The journey goes through a charming landscape, which is interrupted again and again by small villages.


Then a breakfast was served. The used service car looks exactly like an airplane. Through the hot drinks and the almost full wagon all windows begin to fog. Why the existing ventilation is not switched on remains a secret!


During the ride, music is played over loudspeakers and places of interest are announced, which we can only guess through the fogged windows – very sad!

The first part of the journey goes through a more or less wide valley, then comes a narrow section and suddenly we go back again! An announcement is explaining why: “The train races back and forth over a distance of a few kilometers in a zig-zag, in order to climbe 40 meters to reach the bottom of the valley.”. We continue along the sides of vertical walls, and the valley becomes slightly wider again, when we see houses again.

With us it goes downhill continuously! Cusco is about 3.400 meters above sea level, after about 1:30 hours we are about 500 meters lower – Machu Picchu is about 1,000 meters below Cusco.

Suddenly we see “capsules” hanging on a mountain wall – this is a hotel! If you want to stay there, you have to climb about 100 meters almost vertically up! Surely interesting for mountaineers, but not for standard guests.

Slowly we cross the Urubamba River and continues to the only one stop along the way: Ollantaytambo.
Here there is an archaeological park, irrigation, many terraces and the start of the 4 day Inca Trail to Machu Pucchu. The last few free seats gets now completely occupied.

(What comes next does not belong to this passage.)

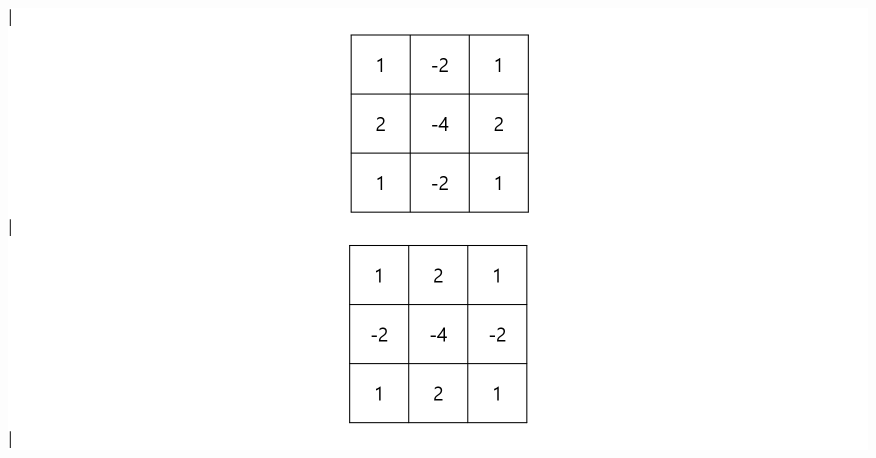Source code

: | <img src="image/sobel_x.png" alt="image" style="display: block; margin: auto; zoom:50%;" /> | <img src="image/sobel_y.png" alt="image" style="display: block; margin: auto; zoom:50%;" /> |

Continue towards Machu Picchu Pueblo – as it has been called recently. In Google Map one finds the old name Aguas Calientes. The journey still will last another 90 minutes…

After a short time we could see the Inka Trails and the group (there is a daily limit how many can go here), which started today.

The closer we get to Machu Picchu the more the landscape changes from a dry upland towards damp forest regions to the jungle.

At last we have arrived. Now we are standing in line waiting for the bus – if we are lucky, we have to wait “only” an hour.
Considering that there is a maximum of 2,500 people receive a ticket for one day, this is not showing good organization!

Standing in the queue they did a check-up of the bus tickets – of course with the verification of the passpords … 30 minutes later – still in queue – the tickets for Machu Picchu were verified.

After a 25 minutes bus ride (about 12:20) we are finally there. Before the entrance we meet our guide, show up the tickets and of course the passports – without this apparently works nothing at all in peru!
After a short consultation with the guide, we know that we have just over two hours time – clearly less than we hoped.


Then we go through the city. The guide tells us the purpose of the different buildings – it is simply breathtaking!
It is almost unbelievable what was done here. Fruit and vegetables were cultivated on the terraces. For some beans it is not high enough here (about 2,600 meters). These grow only further up, for example around Cusco – and had to be delivered with lamas.


The queue for the ride down was much longer as predicted. We queued around 14:30 and at 15:50 we were on the bus. Behind us the queue was much longer !!!


Actually, we wanted to go to a restaurant in Machu Picchu Pueblo, but all on the way to the train station where completely crowded. So we went directly to the station, which is however a challange, since the way to the station is a labyrinth of shops and there are no signs where to go!


Finally, we arrived one hour before the departure time and sit in a loveless waiting area.


The train departs at time at 17:25. As the sun goes down at about 17:40, there is hardly anything left to be seen.


As soon as the service started, the windows get foggy again. This will be a anoying 3 hours 30 minutes ride to Cusco.

Was it worth (stress and cost of 900 euros)?
The answer is yes, but with a bad taste – the price is much to high for the offered service!
Without the long waiting times for the buses we would have had not only two hours – which is definitely not enough – for seeing Machu Picchu!

There should be enough time to process the impressions in peace.